**TASK 1:**
In the forum question below, which book contains the theorem being worked on?

I need some help with a proof of a theorem leading to Jacobi's transformation formula for Lebesgue integral (in the book Measures, Integrals and Martingales from L. Schilling). What I need to prove is that for every $F_{\sigma}$-set $E \subseteq \mathbb{R}^n$ and $\varepsilon > 0$ there exists a $\left\{ \prod_{i = 1}^n [x^j_i - \varepsilon^j, x^j_i + \varepsilon^j [\right\}_{j \in \mathbb{N}_0}$ (a countable family of n-dimensional cubes in $\mathbb{R}^n$) such that $E \subseteq \bigcup_{j \in \mathbb{N}_0} [x^j_i - \varepsilon^j, x^j_i + \varepsilon^j [$ and $\sum_{j \in \mathbb{N}_0} \lambda^n \left( \prod_{i = 1}^n [x^j_i - \varepsilon^j, x^j_i + \varepsilon^j [\right) \leqslant \lambda^d (E) + \varepsilon$ (where $\lambda^d$ is the Lebesgue measure on $\mathbb{R}^d$)

**DATA SHOWN:**
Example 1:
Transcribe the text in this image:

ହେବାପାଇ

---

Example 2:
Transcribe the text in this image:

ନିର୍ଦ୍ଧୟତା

**TASK 2:**
Give every line of the two entries above as a numbered list, leaving out the blank lines.

**FULL RESPONSE 1:**
Measures, Integrals and Martingales by L. Schilling.

**FULL RESPONSE 2:**
1. Example 1:
2. Transcribe the text in this image:
3. ହେବାପାଇ
4. ---
5. Example 2:
6. Transcribe the text in this image:
7. ନିର୍ଦ୍ଧୟତା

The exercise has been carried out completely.